As I read the documents on the project displayed in the museum, I couldn’t wrap my head around the fact that the bombing had beens o carefully and purposefully planned. The thought of destroying innocent lives, even in a war, was something I wasn’t able to understand. Before the real atomic bomb was dropped on Hiroshima, 49 practice bombs were dropped on different locations killing or injuring more than 1,600 people each. It wasn’t enough to cause one-time destruction; several smaller hits were, for some reason, justified in a war. Not to mention the real atomic bomb that was dropped on Nagasaki, three days after the destruction at Hiroshima.
The thought that struck me the most was the fact that this city had been reduced to almost nothing, yet it had bounced back stronger than ever.

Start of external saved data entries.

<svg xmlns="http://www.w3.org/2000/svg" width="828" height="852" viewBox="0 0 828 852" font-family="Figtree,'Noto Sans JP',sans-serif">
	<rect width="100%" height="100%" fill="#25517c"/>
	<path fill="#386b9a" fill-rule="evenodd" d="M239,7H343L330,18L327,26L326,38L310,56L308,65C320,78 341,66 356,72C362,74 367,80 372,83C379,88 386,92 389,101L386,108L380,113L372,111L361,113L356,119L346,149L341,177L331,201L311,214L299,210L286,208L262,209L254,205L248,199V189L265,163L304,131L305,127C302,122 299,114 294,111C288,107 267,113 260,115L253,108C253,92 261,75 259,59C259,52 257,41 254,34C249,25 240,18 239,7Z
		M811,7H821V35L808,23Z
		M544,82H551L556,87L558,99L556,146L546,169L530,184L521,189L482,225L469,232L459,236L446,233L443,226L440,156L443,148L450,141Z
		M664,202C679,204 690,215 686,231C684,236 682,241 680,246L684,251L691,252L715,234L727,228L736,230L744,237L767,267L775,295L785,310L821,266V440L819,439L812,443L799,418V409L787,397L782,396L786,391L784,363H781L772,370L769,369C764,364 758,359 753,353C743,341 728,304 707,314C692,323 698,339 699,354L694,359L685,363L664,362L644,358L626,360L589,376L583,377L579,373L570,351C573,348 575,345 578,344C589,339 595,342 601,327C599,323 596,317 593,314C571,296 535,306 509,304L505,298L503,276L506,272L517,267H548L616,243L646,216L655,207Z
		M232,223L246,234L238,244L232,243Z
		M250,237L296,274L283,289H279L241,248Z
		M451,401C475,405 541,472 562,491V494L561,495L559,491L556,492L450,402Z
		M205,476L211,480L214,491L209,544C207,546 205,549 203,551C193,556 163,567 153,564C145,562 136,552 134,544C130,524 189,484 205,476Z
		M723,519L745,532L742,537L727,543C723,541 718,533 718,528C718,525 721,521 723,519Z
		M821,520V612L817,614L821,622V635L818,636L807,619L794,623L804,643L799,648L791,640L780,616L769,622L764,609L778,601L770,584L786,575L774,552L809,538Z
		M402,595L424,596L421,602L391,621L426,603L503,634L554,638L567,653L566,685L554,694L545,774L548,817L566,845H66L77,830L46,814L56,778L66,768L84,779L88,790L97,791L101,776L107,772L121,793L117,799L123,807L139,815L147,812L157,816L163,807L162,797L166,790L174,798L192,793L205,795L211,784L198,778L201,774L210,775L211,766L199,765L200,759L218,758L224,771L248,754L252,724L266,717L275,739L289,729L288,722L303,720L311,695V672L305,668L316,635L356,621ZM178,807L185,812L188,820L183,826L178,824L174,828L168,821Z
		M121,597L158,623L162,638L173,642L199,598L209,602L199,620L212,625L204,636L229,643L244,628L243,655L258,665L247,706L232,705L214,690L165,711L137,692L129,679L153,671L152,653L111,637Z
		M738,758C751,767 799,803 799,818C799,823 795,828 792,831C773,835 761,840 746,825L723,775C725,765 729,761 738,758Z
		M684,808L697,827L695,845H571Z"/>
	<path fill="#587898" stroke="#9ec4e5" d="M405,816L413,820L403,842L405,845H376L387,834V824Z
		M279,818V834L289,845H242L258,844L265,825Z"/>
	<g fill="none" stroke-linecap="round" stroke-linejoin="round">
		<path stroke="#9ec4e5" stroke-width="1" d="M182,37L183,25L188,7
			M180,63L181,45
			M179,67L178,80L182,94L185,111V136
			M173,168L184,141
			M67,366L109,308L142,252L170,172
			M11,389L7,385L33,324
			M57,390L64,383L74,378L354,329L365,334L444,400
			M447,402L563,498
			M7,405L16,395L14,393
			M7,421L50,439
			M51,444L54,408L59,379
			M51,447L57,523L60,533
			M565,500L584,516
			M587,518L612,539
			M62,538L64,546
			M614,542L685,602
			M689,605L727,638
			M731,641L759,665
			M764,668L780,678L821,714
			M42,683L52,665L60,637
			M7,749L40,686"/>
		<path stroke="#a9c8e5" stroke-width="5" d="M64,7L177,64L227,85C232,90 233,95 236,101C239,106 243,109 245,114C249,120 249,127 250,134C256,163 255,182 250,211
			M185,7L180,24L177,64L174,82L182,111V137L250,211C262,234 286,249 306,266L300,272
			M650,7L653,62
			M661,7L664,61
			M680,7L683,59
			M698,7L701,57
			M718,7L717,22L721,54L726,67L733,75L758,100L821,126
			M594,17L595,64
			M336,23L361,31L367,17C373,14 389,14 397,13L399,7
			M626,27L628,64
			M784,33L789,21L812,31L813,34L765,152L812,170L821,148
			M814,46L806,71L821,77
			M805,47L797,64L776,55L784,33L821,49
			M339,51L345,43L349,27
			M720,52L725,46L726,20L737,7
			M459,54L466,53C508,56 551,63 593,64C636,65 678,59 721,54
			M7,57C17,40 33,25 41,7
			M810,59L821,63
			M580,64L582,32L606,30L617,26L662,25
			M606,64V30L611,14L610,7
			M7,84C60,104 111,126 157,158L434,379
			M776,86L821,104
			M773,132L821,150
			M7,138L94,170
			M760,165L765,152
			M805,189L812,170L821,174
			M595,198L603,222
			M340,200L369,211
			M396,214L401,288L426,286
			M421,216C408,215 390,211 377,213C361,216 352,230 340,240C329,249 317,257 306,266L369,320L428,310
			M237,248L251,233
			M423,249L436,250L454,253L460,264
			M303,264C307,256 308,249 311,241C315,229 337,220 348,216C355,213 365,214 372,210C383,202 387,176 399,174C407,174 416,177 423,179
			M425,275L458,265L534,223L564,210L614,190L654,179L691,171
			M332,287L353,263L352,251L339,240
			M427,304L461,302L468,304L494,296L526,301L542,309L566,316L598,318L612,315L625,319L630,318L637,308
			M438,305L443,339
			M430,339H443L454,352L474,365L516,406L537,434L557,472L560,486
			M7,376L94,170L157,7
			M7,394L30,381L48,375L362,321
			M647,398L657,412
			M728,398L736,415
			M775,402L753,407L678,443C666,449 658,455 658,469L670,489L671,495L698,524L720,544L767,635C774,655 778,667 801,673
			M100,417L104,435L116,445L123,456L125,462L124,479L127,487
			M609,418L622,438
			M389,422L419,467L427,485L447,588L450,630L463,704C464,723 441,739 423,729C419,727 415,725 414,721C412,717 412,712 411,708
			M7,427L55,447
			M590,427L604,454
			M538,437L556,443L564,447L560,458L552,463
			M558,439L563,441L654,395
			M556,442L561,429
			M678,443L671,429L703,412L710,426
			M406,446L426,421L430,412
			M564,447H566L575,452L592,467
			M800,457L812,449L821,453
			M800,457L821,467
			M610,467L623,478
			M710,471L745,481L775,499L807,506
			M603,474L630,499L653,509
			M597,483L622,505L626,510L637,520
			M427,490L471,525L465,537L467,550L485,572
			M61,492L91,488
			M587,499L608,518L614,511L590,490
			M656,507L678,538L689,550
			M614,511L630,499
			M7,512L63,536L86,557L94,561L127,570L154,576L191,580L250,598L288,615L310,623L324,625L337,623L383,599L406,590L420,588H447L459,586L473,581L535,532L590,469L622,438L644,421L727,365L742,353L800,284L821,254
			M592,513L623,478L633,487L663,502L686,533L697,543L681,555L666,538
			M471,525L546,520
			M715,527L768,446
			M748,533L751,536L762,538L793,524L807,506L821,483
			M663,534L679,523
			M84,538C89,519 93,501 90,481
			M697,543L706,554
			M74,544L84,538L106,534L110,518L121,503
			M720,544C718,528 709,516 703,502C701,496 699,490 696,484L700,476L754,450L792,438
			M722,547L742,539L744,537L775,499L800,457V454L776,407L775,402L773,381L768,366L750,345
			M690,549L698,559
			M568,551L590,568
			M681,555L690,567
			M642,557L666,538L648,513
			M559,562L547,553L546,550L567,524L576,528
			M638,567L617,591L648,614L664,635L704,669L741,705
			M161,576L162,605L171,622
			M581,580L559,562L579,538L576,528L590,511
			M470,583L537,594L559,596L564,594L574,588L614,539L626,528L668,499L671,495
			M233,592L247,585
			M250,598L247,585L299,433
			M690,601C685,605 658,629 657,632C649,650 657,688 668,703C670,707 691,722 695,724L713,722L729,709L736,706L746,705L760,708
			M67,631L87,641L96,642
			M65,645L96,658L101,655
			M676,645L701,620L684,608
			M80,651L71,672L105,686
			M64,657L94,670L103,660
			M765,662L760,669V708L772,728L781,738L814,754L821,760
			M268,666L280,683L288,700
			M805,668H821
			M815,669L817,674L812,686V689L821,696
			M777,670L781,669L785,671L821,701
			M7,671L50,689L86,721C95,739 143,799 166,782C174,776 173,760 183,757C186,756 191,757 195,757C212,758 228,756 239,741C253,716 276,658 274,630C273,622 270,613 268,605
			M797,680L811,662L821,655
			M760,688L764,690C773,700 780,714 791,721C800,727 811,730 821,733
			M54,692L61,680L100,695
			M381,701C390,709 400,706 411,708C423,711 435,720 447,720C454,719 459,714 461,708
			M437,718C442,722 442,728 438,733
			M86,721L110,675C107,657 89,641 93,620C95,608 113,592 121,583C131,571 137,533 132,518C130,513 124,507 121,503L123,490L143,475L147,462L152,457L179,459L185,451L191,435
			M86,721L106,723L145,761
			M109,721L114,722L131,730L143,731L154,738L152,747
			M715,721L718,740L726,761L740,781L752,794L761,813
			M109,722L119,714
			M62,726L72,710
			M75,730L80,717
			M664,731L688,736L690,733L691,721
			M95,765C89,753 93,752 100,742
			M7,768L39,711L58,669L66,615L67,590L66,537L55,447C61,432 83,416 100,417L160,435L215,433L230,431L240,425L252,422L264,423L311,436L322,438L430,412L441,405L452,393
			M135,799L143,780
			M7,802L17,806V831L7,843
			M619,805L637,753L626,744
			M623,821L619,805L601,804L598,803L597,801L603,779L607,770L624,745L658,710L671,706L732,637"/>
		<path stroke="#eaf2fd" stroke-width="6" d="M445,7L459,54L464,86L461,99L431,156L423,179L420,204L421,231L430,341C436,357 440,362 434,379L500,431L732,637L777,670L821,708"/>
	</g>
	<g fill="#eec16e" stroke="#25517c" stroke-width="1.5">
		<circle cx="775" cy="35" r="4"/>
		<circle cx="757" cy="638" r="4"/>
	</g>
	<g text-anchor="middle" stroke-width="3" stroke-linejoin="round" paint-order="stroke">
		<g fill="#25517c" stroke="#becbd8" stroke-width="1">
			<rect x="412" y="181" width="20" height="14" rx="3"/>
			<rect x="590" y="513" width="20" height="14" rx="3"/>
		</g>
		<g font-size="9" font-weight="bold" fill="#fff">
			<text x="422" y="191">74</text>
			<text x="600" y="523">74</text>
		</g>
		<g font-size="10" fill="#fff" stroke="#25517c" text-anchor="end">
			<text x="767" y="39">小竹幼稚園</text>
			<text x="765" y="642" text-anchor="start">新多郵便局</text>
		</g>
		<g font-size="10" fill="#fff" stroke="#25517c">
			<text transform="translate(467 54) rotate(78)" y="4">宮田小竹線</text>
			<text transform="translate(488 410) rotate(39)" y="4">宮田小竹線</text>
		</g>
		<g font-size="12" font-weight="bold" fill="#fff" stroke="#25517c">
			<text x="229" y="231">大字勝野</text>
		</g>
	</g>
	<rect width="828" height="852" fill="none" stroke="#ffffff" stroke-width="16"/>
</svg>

A Japanese politician, Kazumi Matsui once said, “Humans destroyed Hiroshima, but humans also rebuilt it.” The undamaged parts of the city were back on their feet just a few days after the bombing. The entire city was rebuilt from the rubble even after a typhoon swept the city, just after the bombing. The people’s efficiency is astounding.
The city of Hiroshima doesn’t give off vibes of a once dead city. To someone with absolutely no knowledge of the bombing, it would seem the same as any other Japanese city. It is now a beautiful and surprisingly modern city.
Yet a reminder of the devastation caused by nuclear bombs remains … as well as an eternal wish for world peace.